Кавалькада растянулась по берегу Дятлинки, дразня крепостных стрельцов. Король был в простом, без перьев, шлеме, на латах — чёрный плащ. Венгры и литовцы разрядились в синее, фиолетовое, жёлтое, перья на шлемах пылали семью цветами... На башне грохнул выстрел. Какой-то влажный удар заставил приезжих обернуться, одновременно давая шпоры испуганным коням. Оружничий пана Христофора валялся в кровавой заводи. Конь придавил его, алые струи обтекали их, окрашивали проток... Первым подъехал король.

Оружничего не задело. Пуля пробила коню шейную жилу. Кровь выхлёстывала так обильно, что смертный сон наваливался быстрее боли. Освободившись, оружничий хотел содрать уздечку с серебряным набором, но Христофор так рявкнул на него, что он живо взлетел на лошадь к венгру, вцепился в пояс дрожащими руками, и всадники поворотили к середине Дятлинки. Николай Юрьевич один с улыбкой кивнул оружничему, ободряя; но сколько было в этой нарочитой, пружинистой улыбке того искреннего несочувствия, какое испытывают большие люди к меньшим...
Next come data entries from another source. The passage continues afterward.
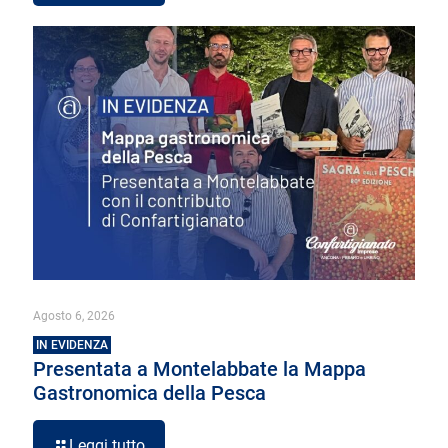
Agosto 6, 2026
IN EVIDENZA
Presentata a Montelabbate la Mappa
Gastronomica della Pesca
Leggi tutto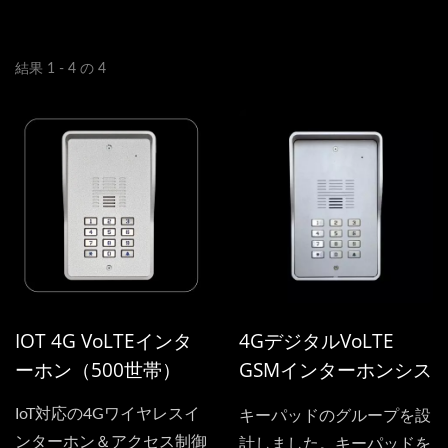
結果 1 - 4 の 4
IOT 4G VoLTEインタ
4GデジタルVoLTE
ーホン（500世帯）
GSMインターホンシス
テム（マルチレジデン
IoT対応の4Gワイヤレスイ
キーパッドのグループを設
ト）
ンターホン＆アクセス制御
計しました。キーパッドを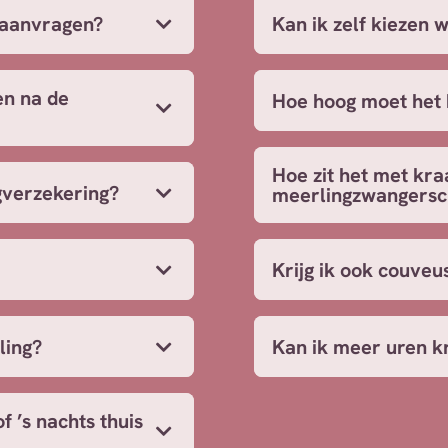
 aanvragen?
Kan ik zelf kiezen 
en na de
Hoe hoog moet het 
Hoe zit het met kra
gverzekering?
meerlingzwangers
Krijg ik ook couveu
ling?
Kan ik meer uren k
f ’s nachts thuis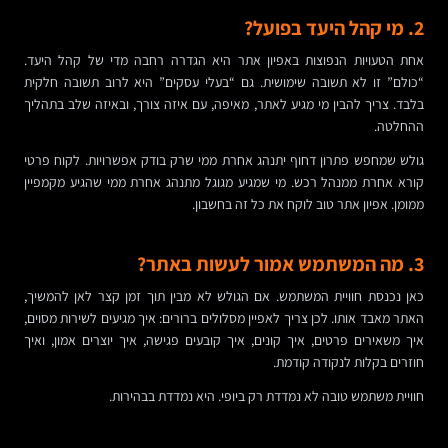
2. מי קהל היעד בפועל?
אחת הטעויות הנפוצות באפיון אתר היא הגדרה רחבה מדי של קהל היעד.
“כולם” זו לא תשובה שימושית. גם “בעלי עסקים” היא לרוב תשובה חלקית
בלבד. צריך להבין מי מגיע לאתר, מאיפה, עם איזה צורך, ובאיזה שלב בתהליך
ההחלטה.
גולש שמחפש פתרון דחוף יתנהג אחרת ממי שרק בודק אפשרויות. לקוח פרטי
קורא אחרת ממנהל רכש. מי שמגיע מגוגל מתנהג אחרת ממי שהגיע מקמפיין
ממומן. אפיון אתר טוב לוקח את כל זה בחשבון.
3. מה המשתמש אמור לעשות באתר?
כאן נכנסת חוויית המשתמש. אם הגולש לא מבין תוך זמן קצר לאן להמשיך,
האתר מאבד אותו. לכן צריך לאפיין מסלולים ברורים: איך מגיעים לשירות מסוים,
איך משאירים פרטים, איך קונים, איך קובעים פגישה, איך יוצרים אמון, ואיך
חוזרים בקלות לנקודה קודמת.
חוויית משתמש טובה לא נמדדת רק ביופי. היא נמדדת בבהירות.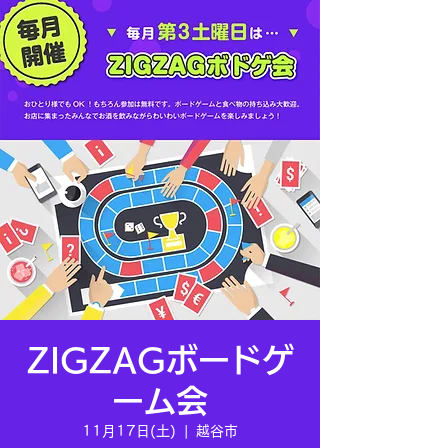
ZIGZAGボードゲ
ーム会
11月17日(土)
  |  
越谷市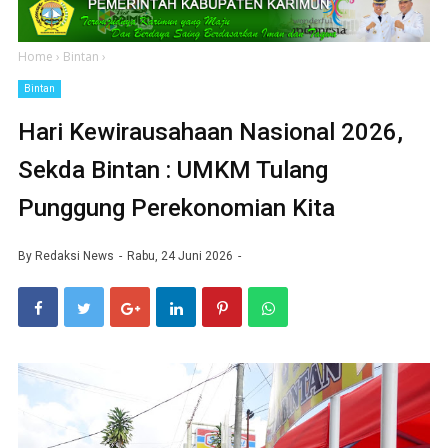
Home
›
Bintan
›
Bintan
Hari Kewirausahaan Nasional 2026,
Sekda Bintan : UMKM Tulang
Punggung Perekonomian Kita
By
Redaksi News
Rabu, 24 Juni 2026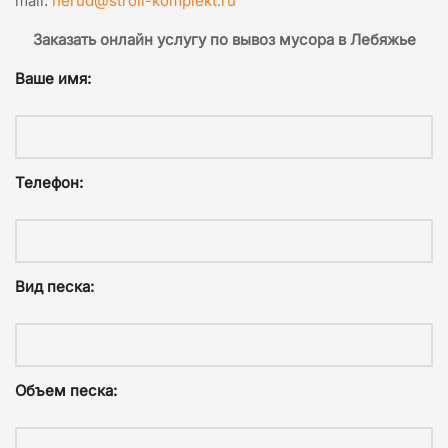
mail:
nerud@stroii-komplekt.ru
Заказать онлайн услугу по вывоз мусора в Лебяжье
Ваше имя:
Телефон:
Вид песка:
Объем песка: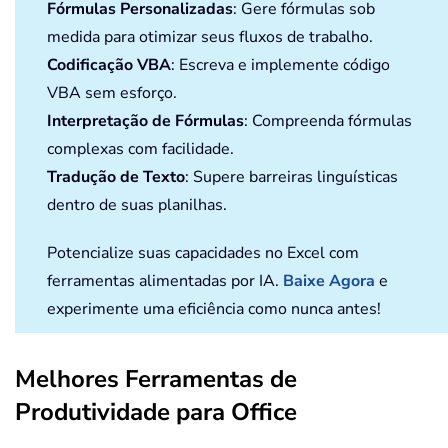
Fórmulas Personalizadas
: Gere fórmulas sob
medida para otimizar seus fluxos de trabalho.
Codificação VBA
: Escreva e implemente código
VBA sem esforço.
Interpretação de Fórmulas
: Compreenda fórmulas
complexas com facilidade.
Tradução de Texto
: Supere barreiras linguísticas
dentro de suas planilhas.
Potencialize suas capacidades no Excel com
ferramentas alimentadas por IA.
Baixe Agora
e
experimente uma eficiência como nunca antes!
Melhores Ferramentas de
Produtividade para Office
Через день провели вторую рекогносцировку с переправой через Ловать. Брод отыскался прямо на посаде, разделённом рекой. Литовская пехота порыскала по пепелищу, щёлкая зубами и прикидывая, сколько добра унесено в крепость. Под прикрытием ручниц отряд во главе с королём одолел широкое русло и болотистой низиной обошёл крепостной холм до главных, западных ворот. Прилегавший к ним участок был недоступен для подкопа. Воротную башню усиливал острог, полукруглый вал со стрельницей. Ров перед ним наполнялся водой из озера. Все ворота выходили к Ловати. К ним по откосу вела извилистая дорожка. Зато под ними, на узкой терраске, разрослась берёзовая роща, где можно спрятать и людей и пушки. Тут великолучане, в последний раз напуганные князем Курбским пятнадцать лет назад, разбаловались, недосмотрели.

По вестям, полученным от «языков» и шпегов, в Великих Луках сидело тысяч семь стрельцов, детей боярских и вооружённых холопов. Командовал ими земский воевода Фёдор Лыков. Царь навязал ему в товарищи Василия Вейкова из нового «двора», заменившего опричнину. Соглядатая... Называли ещё имена Пушкина, Отяева. Волович, всю зиму собиравший сведения о русских военачальниках, считал, что эти будут покрепче Шереметева. Надеялись они и на Хилкова под Торопцем. Он неожиданным манёвром мог прижать королевское войско к стенам, великолучане произвели бы вылазку... Замойский на его месте так и поступил бы, не глядя на осторожные запреты Москвы.